I copied 13TB of data from Windows 11 to TrueNAS Fangtooth 25.04.1 and had no problems. I was using Windows Robocopy to make the backup onto a SMB share.

HoneyBadger · July 10, 2025, 7:10pm

Even one error is too many in my mind. Are you running with XMP/EXPO?

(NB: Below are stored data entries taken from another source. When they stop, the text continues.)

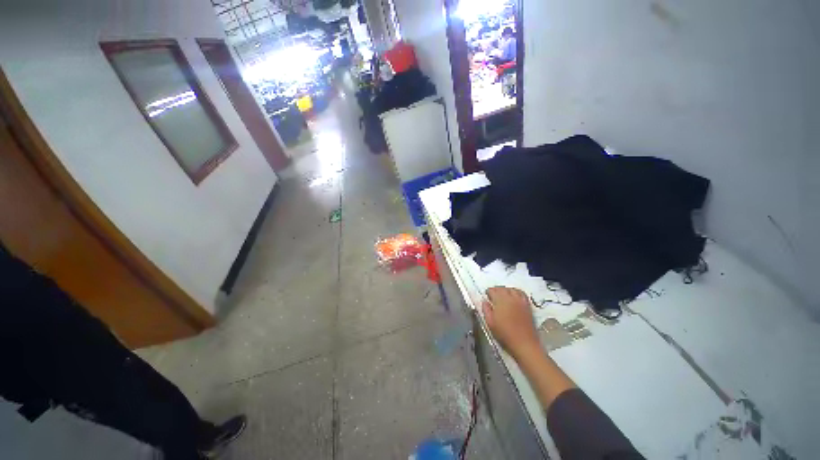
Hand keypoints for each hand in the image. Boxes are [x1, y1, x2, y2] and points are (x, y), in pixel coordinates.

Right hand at [482, 287, 539, 359]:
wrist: (525, 344)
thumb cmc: (505, 334)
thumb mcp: (490, 323)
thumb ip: (486, 310)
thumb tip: (485, 301)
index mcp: (500, 301)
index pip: (492, 290)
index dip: (488, 292)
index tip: (486, 296)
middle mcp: (511, 298)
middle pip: (502, 288)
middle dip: (496, 290)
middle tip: (492, 296)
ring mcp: (520, 301)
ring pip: (511, 289)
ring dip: (505, 290)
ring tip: (502, 295)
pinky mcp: (528, 306)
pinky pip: (521, 293)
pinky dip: (516, 292)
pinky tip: (514, 297)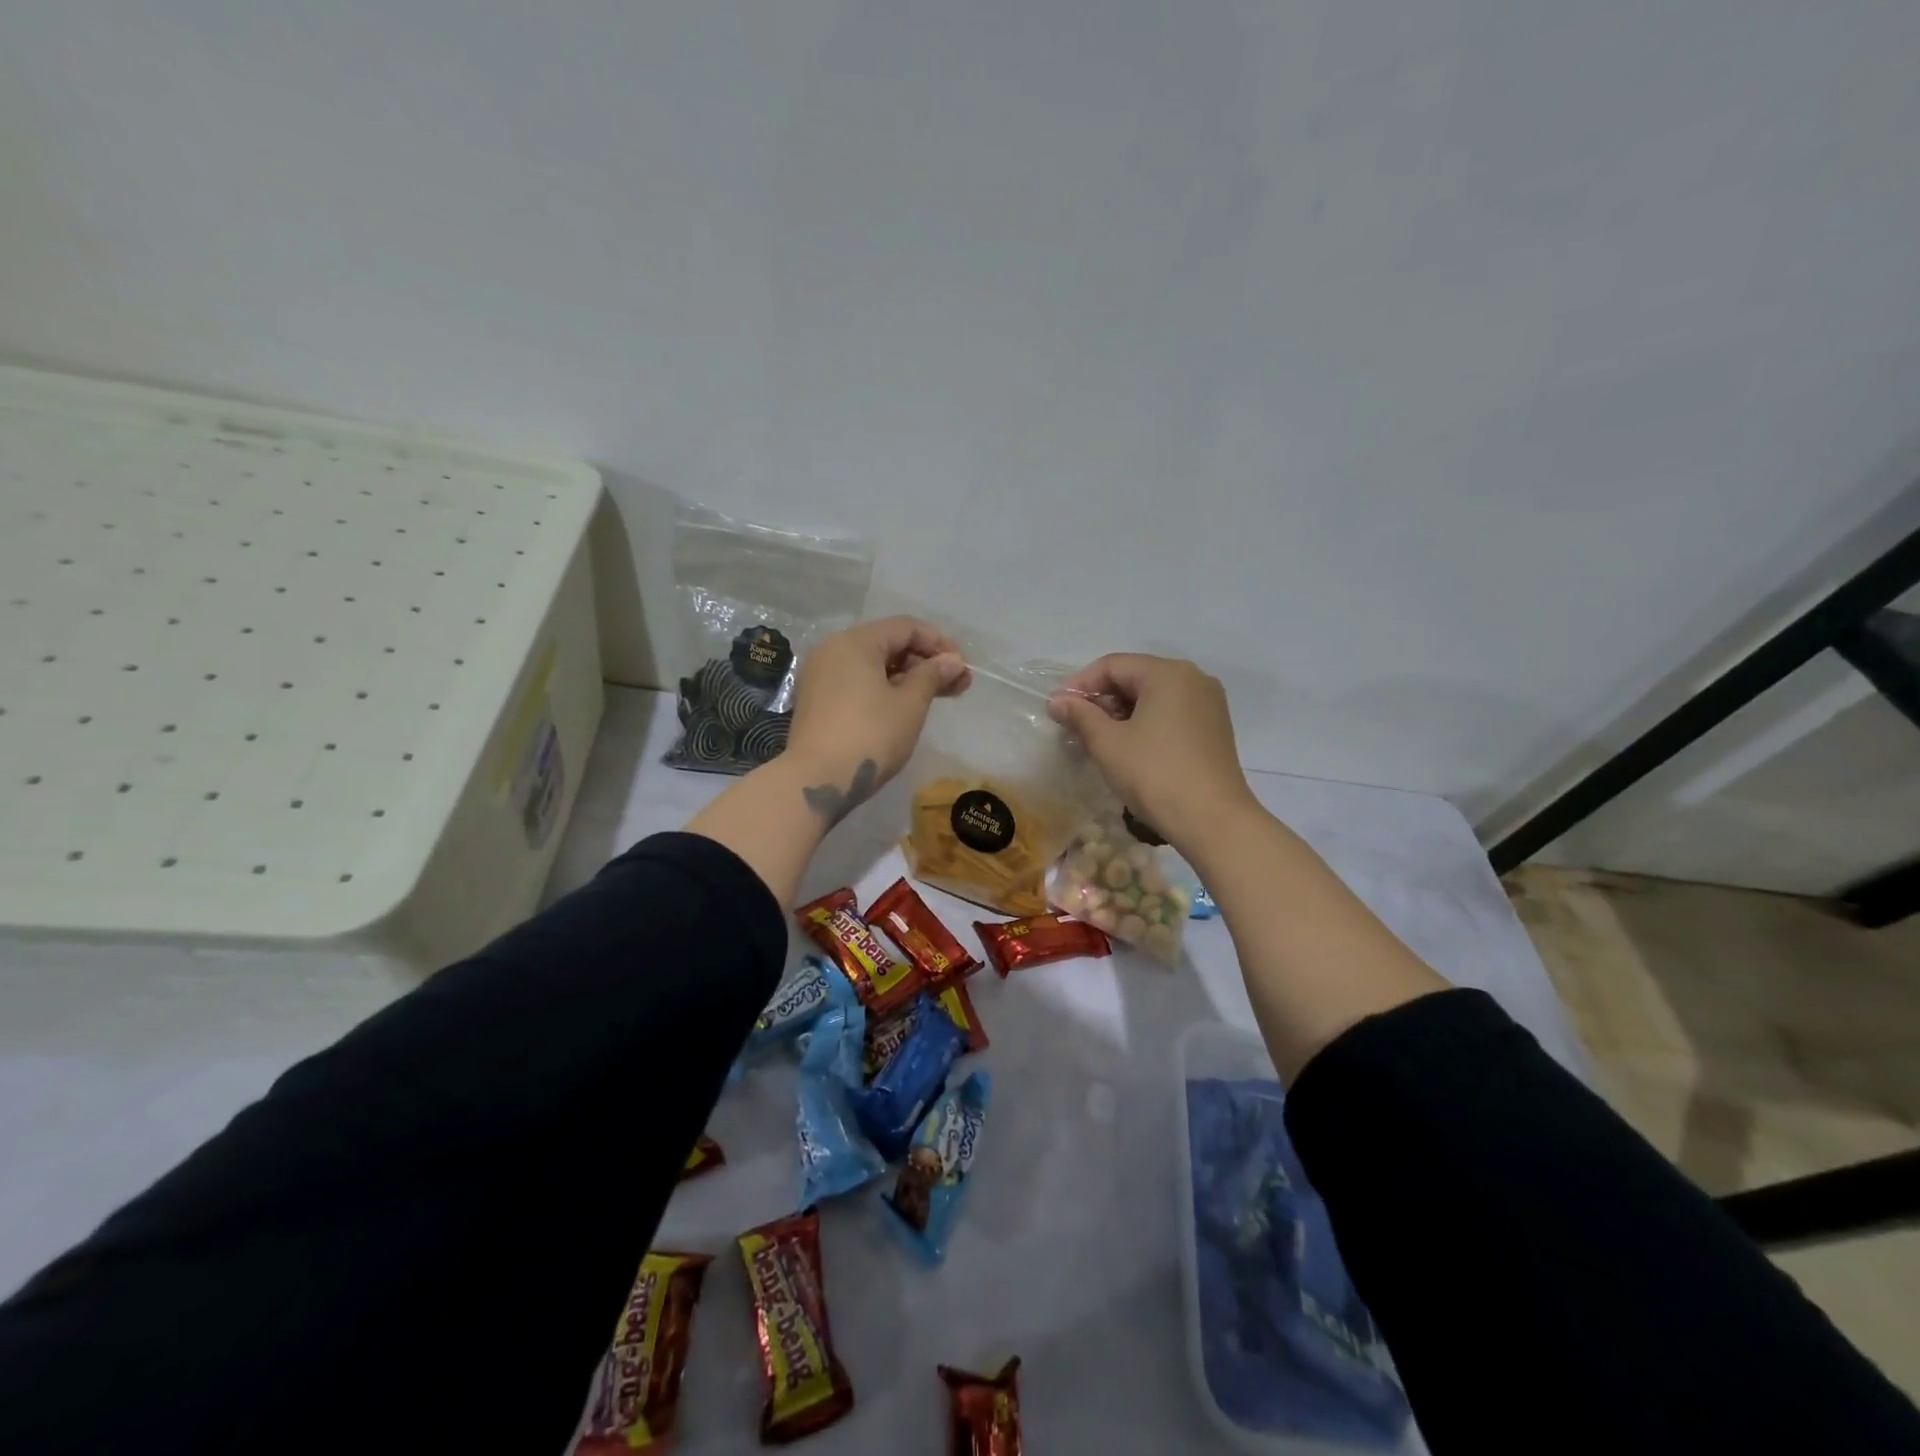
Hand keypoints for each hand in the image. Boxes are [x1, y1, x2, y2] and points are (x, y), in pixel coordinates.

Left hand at [784, 617, 969, 822]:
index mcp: (854, 642)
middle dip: (925, 662)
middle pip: (888, 644)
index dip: (939, 643)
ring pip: (873, 666)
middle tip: (958, 685)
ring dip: (908, 677)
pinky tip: (906, 707)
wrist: (816, 781)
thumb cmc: (869, 736)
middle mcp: (833, 650)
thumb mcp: (909, 704)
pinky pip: (857, 682)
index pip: (905, 628)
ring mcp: (821, 676)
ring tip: (938, 697)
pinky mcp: (817, 701)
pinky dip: (884, 689)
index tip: (963, 667)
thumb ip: (932, 675)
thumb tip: (952, 661)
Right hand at [1048, 654, 1258, 854]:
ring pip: (1152, 697)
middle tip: (1075, 727)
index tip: (1058, 709)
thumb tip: (1058, 701)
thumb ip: (1080, 716)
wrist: (1213, 821)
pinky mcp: (1214, 728)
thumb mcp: (1108, 744)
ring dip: (1121, 713)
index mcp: (1168, 673)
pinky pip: (1170, 713)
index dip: (1080, 685)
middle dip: (1101, 700)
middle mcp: (1193, 679)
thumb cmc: (1155, 775)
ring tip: (1097, 740)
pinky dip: (1144, 723)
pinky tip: (1128, 748)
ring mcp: (1208, 704)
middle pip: (1134, 677)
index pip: (1113, 665)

PopcornMachina · July 10, 2025, 7:20pm

Test 9 give also some errors in run 1 of 2 (Modulo 20)

Here are my specs:

Mainboard: ASRock B850M Pro-A
CPU: Ryzen 5 7600
RAM: 4x 32 GB DDR5 5200 non-ECC
HBA: Broadcom 9500-8i
PSU: bequiet PurePower 13M 750W
HDD: 8x 6TB WD Red Plus in RAIDZ2 (WD60EFRX, EFZX and EFPX)
Boot: 2x 250GB WD Red SN700 (mirrored)

Here are the 8 WD Reds:

nvme1n1 WD Red SN700 250GB 232.89 GiB boot-pool
nvme0n1 WD Red SN700 250GB 232.89 GiB boot-pool
sda WDC_WD60EFRX-68L0BN1 5.46 TiB Asgard
sdb WDC_WD60EFZX-68B3FN0 5.46 TiB Asgard
sdc WDC_WD60EFPX-68C5ZN0 5.46 TiB Asgard
sdd WDC_WD60EFPX-68C5ZN0 5.46 TiB Asgard
sde WDC_WD60EFRX-68L0BN1 5.46 TiB Asgard
sdf WDC_WD60EFPX-68C5ZN0 5.46 TiB Asgard
sdg WDC_WD60EFRX-68L0BN1 5.46 TiB Asgard
sdh WDC_WD60EFZX-68B3FN0 5.46 TiB Asgard

I’m not sure about XMP. I did not activated that. But let me check the BIOS.